I am a dirtbag.
No, not a teenage dirtbag (but do you now have the song stuck in your head?). And no, I do not mean dirtbag in a derogatory way. In fact, I am proud to be a dirtbag. Well, not quite proud, but I'm getting there.
How do I define dirtbag? That's asking how I define myself and IF YOU ARE AT ALL FAMILIAR WITH THIS BLOG, you will know I have a difficult time defining myself. In short, it's someone with a college degree who would rather wander around outside than maintain a steady 9-5. It's someone who wears unattractive and clunky sandals because they are comfortable and perfect for hiking while allowing the toes to breathe. Stilettos that make my legs look longer? (Is that what stilettos are supposed to do? Are they supposed to lead to, well, intimate relations with another person? Because other than those two things, what's the point of such shoes?) I haven't worn any form of high heel in, honestly, over a decade. A dirtbag forgets to shave. A dirtbag doesn't exactly "forget" to shave, they just don't care. A dirtbag fantasizes about that VW van her family had growing up, the one with curtains and Grateful Dead stickers. They unfortunately had to sell it at some point and not a day goes by when she doesn't mourn for the loss of such a dirtbag approved vehicle.

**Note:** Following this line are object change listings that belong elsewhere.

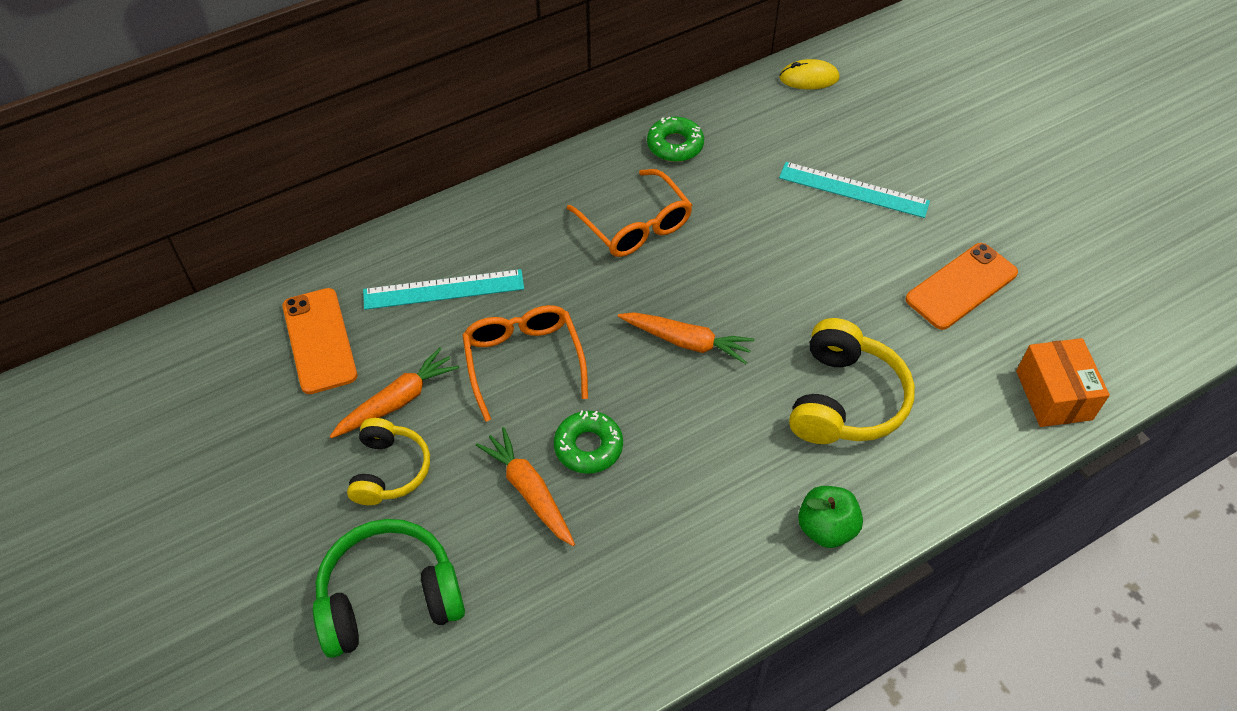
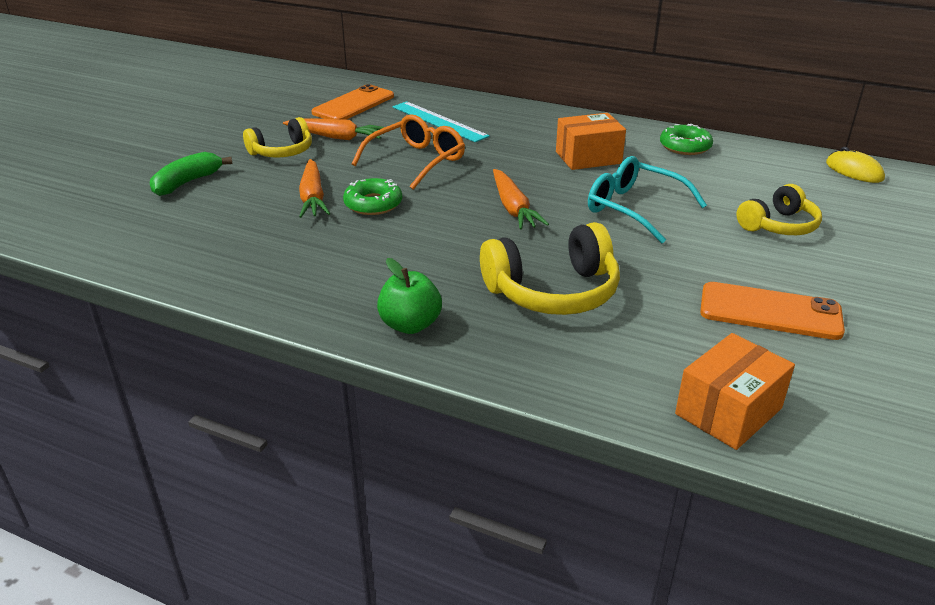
camera: 55 degrees right, 20 degrees down
(390, 598) = (187, 182): green headphones -> green banana
(529, 492) = (313, 197): orange carrot -> orange carrot turned 150 degrees clockwise
(635, 225) = (588, 157): orange glasses -> orange box
(756, 259) = (634, 208): none -> turquoise glasses
(853, 190) = (778, 225): turquoise ruler -> yellow headphones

LOOK. Look. I don't look down upon those who are the opposite of a dirtbag. I really don't. In fact, there have been times in my life when I have fantasized about what it would be like to be posh. To be pampered and professional and put-together. I like trying on different hats, if only in my head. (Trying on hats inside of your head? Trippy, dude.) It's just time and time again I return to my dirtbag ways and it feels, finally, like home. It is where I rest my hat-trying head and recharge my batteries. (Yes, they are rechargeable batteries! No way am I going to throw those suckers into a landfill.) Dirtbag Badge of Honor. I need to start wearing it with pride.

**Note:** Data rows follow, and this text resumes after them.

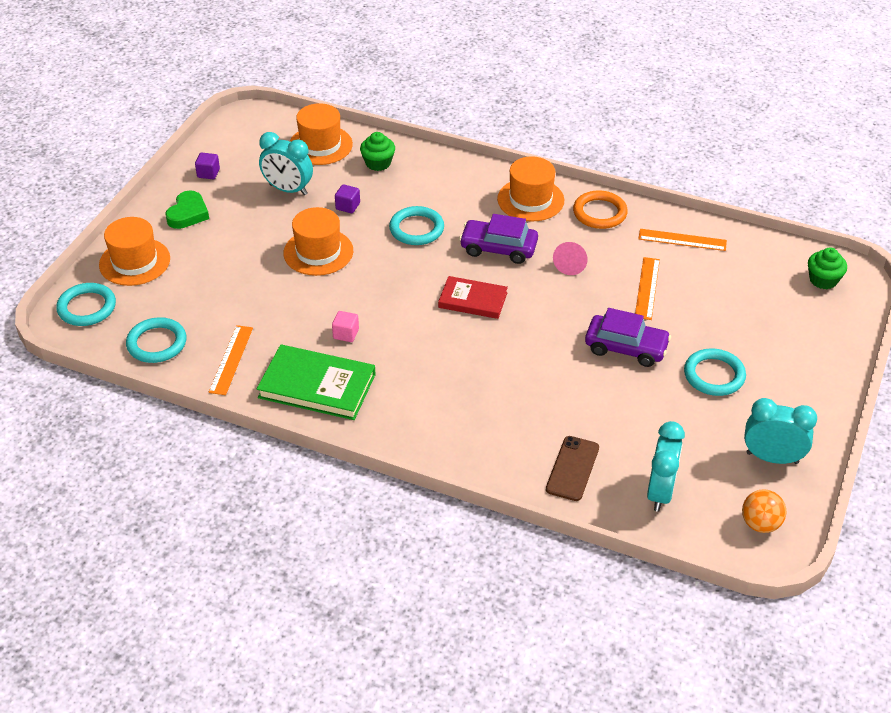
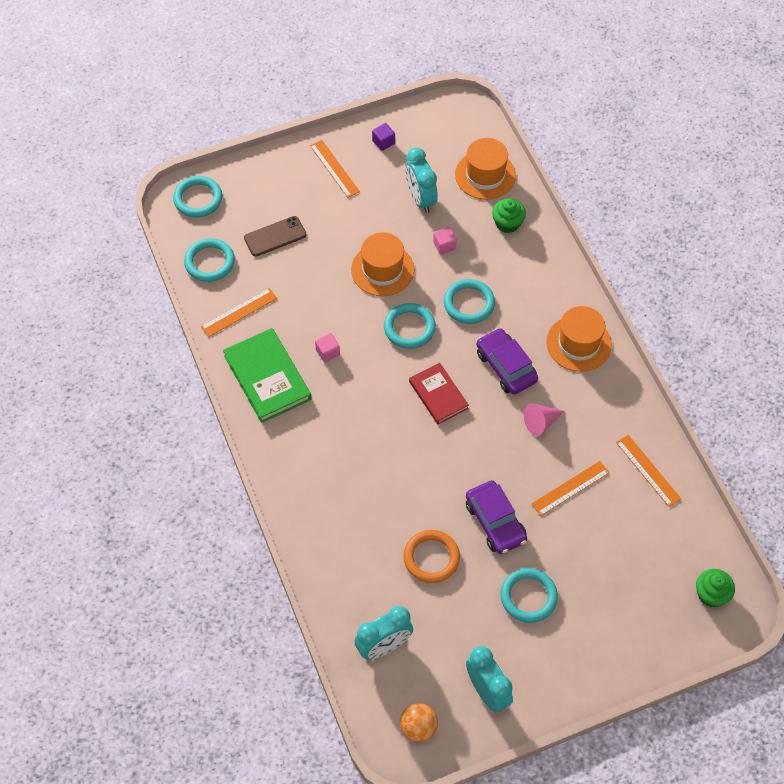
camera: 45 degrees right, 15 degrees up
(134, 262) = (261, 184): orange hat -> none
(188, 214) = (334, 168): green heart -> orange ruler
(348, 206) = (444, 246): purple cube -> pink cube
(391, 274) = (409, 328): none -> turquoise ring
(572, 468) = (350, 578): brown phone -> brown phone (275, 236)
(599, 213) = (615, 396): orange ring -> orange ring (431, 558)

I think the reason why I don't fully embrace and accept my dirty, wandering ways is that I far too often buy into the belief that I must be settled down and suited up at this point in my life. I should have satisfied my nomadic hungers by now and I should have 2.5 kids and a fence and a retirement plan by now. Shoulds. "By now."
Buy now. Am I buying into what society tries to sell me any chance it gets? Yes. Yes, I am. That has to stop now. It has to stop now simply because I want it to stop now. My whole life I've quietly said what I've wanted to myself, alone, while publicly going along with whatever is accepted by the majority. Okay, not my whole life, but I have definitely kept quiet when I have wanted to scream/sing on definitely more than a dozen occasions. So much so that I don't even realize it anymore. I do not realize it when I give up my voice and my desires in order to pacify and please someone else, whether it is society at large or a casual acquaintance. Why do I give away my power so freely? How can I gain it back?
It starts with embracing the dirtbag lifestyle I know fits me like an old Chaco sandal. Embracing it and not viewing it as some sort of handicap. It's not. It's a path, that's all. And lucky for me, I am wearing the right shoes now in order to traverse this blessed road. May you find and wander through yours as well.